#### EXERCISE DESCRIPTION:
Among the records below, count the lines where "optical" occurs, and report that total alone.

- - -

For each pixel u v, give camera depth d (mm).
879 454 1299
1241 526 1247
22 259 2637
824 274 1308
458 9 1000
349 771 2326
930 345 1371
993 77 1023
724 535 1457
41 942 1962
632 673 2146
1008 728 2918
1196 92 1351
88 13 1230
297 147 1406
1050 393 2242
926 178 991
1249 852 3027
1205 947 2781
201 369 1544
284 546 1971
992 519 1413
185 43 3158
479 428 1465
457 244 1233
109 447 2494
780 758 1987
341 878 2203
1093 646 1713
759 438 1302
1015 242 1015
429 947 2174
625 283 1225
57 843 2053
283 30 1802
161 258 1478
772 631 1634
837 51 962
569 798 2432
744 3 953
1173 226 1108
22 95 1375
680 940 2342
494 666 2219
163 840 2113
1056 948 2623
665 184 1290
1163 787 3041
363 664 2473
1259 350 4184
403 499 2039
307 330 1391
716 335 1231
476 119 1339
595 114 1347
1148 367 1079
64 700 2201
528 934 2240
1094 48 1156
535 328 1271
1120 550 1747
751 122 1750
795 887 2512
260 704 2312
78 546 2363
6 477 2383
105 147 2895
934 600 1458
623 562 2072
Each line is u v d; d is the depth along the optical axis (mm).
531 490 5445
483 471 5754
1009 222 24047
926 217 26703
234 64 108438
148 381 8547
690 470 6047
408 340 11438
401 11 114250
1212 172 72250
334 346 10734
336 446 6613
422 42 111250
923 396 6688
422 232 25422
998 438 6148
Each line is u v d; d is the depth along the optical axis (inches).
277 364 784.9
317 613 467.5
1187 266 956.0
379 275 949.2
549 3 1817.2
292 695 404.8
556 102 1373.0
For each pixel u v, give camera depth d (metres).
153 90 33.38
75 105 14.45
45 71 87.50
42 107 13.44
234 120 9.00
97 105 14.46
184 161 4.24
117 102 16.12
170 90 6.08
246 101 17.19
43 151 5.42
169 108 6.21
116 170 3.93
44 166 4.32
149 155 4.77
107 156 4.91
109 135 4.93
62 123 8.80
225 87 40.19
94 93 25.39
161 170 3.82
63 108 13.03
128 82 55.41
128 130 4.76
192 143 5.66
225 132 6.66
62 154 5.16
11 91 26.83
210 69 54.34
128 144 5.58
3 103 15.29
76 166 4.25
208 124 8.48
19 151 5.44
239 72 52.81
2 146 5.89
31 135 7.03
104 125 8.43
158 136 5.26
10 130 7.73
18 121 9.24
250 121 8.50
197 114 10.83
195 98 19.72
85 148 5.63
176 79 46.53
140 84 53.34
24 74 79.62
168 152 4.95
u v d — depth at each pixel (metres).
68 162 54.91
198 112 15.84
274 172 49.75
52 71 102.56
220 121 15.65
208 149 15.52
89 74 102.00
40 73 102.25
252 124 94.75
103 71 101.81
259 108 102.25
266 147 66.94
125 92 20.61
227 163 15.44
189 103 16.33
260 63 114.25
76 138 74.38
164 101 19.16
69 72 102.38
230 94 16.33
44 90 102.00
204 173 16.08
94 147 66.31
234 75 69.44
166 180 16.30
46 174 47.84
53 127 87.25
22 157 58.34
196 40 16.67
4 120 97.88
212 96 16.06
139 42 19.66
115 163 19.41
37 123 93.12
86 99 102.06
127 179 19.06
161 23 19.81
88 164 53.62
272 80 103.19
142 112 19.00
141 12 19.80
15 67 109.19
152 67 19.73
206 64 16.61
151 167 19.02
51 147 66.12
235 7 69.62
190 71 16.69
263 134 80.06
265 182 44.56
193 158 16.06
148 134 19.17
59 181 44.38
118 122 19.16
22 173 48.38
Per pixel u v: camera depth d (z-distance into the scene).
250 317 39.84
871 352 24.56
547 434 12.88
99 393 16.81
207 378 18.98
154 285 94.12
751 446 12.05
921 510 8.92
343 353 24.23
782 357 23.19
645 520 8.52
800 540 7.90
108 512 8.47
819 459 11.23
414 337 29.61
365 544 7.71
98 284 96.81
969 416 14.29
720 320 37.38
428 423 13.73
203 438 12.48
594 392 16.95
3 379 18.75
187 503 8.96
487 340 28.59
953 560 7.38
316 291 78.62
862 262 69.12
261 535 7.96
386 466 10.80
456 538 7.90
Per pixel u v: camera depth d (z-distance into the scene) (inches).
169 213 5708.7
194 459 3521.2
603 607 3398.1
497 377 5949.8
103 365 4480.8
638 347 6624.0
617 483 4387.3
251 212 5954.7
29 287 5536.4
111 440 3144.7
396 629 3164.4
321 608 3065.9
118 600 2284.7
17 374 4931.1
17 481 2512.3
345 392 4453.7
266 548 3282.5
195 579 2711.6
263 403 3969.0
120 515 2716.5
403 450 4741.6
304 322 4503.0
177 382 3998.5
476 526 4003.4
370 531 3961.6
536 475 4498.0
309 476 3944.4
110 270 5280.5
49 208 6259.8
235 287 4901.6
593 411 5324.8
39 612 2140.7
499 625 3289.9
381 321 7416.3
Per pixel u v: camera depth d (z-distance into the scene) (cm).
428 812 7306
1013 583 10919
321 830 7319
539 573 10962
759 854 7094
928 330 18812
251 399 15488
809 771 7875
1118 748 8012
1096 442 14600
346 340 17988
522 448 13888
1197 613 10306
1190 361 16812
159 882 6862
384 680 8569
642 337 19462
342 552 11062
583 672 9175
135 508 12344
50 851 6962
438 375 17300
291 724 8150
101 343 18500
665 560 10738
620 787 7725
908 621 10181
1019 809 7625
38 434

- - -

#### EXERCISE RESULT:
2